Rick accused me of being in league with past professionals who he felt betrayed him and were responsible for his current fears and what he considered as being dangerous. I had to contradict this delusional statement and I did by saying emphatically, 'Look at me. I am outraged at what you said. I deeply resent that accusation.' No response came from Rick. I said 'Rick. I see violence in you'. Rick finally said 'And I see violence in you'. I then became angry and aggressively dominated Rick in order to contain his aggression. The words I used are obviously intended to jar the patient. What had preceded was a fencing match, where each person was looking for an opening in order to overwhelm the other. Rick struck first, by sarcastically attempting to intimidate me. He leaned forward in his chair in a menacing way and said sarcastically 'What do you want'. He was making an effort to push me away, and in order to deflect his initial blow, I lashed back with verbal aggression of my own which startled Rick into reality. Rick said 'I didn't yell at you, like you yelled at me'. This was the beginning of some kind of relationship between the two of us and the session now proceeded on a different basis. I continued to attack his misperceptions of my intentions. I stated again with emphasis, 'I really resent your antagonism. Who the hell do you think I am?' I was making an effort to separate myself from those professionals who he saw as being in a conspiracy against him. I returned to insisting that he look at me. He then continued to mock me, trying to antagonize me through the use of sarcasm. I ignored this and continued to pursue separating Rick from his psychosis. Distancing him from his psychosis was critical, if a therapeutic alliance was to be formed. When accomplished, it would permit me to restore some of the dignity to Rick that the illness had taken away so that we could begin to talk to each other with respect.

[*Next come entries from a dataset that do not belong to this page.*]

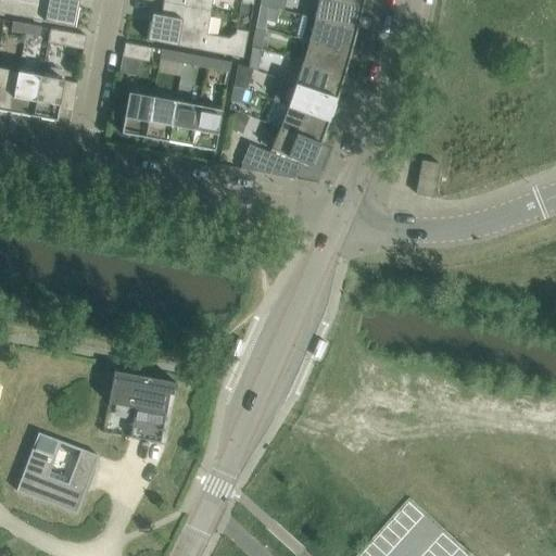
[(0,0),(0,13),(75,27),(78,8),(79,2),(79,1),(76,0),(22,0),(20,0),(0,0)]
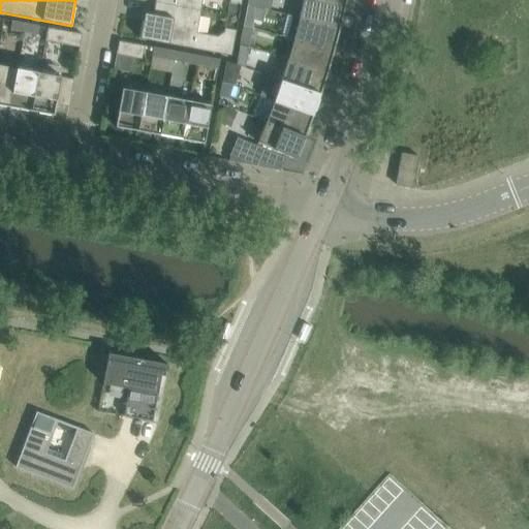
[(155,0),(155,2),(200,10),(201,2),(200,0),(228,0),(228,3),(230,3),(241,5),(241,0),(155,0)]
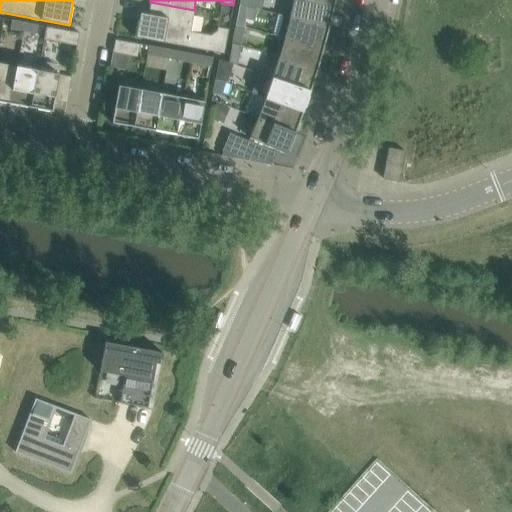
[(306,0),(293,0),(289,18),(329,28),(334,6),(306,0)]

As the session progressed, Rick became responsive. I then asked him, why he had accused me of being responsible for his illness. I asked him if he was afraid of me. In an emotional torrent, he revealed more of the delusional material he had been withholding, continuing to blame me for his condition. I would not accept his accusations and insisted on clarification. It is important to recognize that Rick now knew that I was entitled to ask questions and receive answers because I had proven that I had the strength to back it up. I said, 'I intend helping you lose your fears. Nobody is going to hurt you. I'll take care of you and protect you. I know the reasons for your fears, I am not going to add to them, but I want you to look at me. I want you to look at me'. Rick finally got fed up with the continued pressure and said, 'OK, now what do you want to talk about?' Before I could respond, Rick answered his own question. There was another torrent of material as Rick related the emotional pain he experienced while ill. I then challenged Rick to accept my friendship. Rick broke down and began to cry and revealed to me more of his fears. I continued to ask Rick to look at me and I made an effort to focus him on the here and now in order to prevent the restoration of his delusional thinking. I now offered the therapeutic contract. 'Are you willing to make a change?' Rick said, 'Yes'. 'Are you willing to let me help you?' Rick said, 'I don't know.' I accepted this and stated with emphasis, that he should take his time and that he deserved the opportunity to look at me carefully and see whether he could trust me and that he then would no longer be afraid of being betrayed. I continued to reassure Rick and the session ended with my demanding again that Rick comply with my expectations. Rick agreed.

This therapeutic exchange was successfully completed in a single session in which the acute episode and the crisis was resolved. The work with Rick continued for approximately one year and he was able to be discharged from treatment with me and go to a follow up treatment program that was less structured.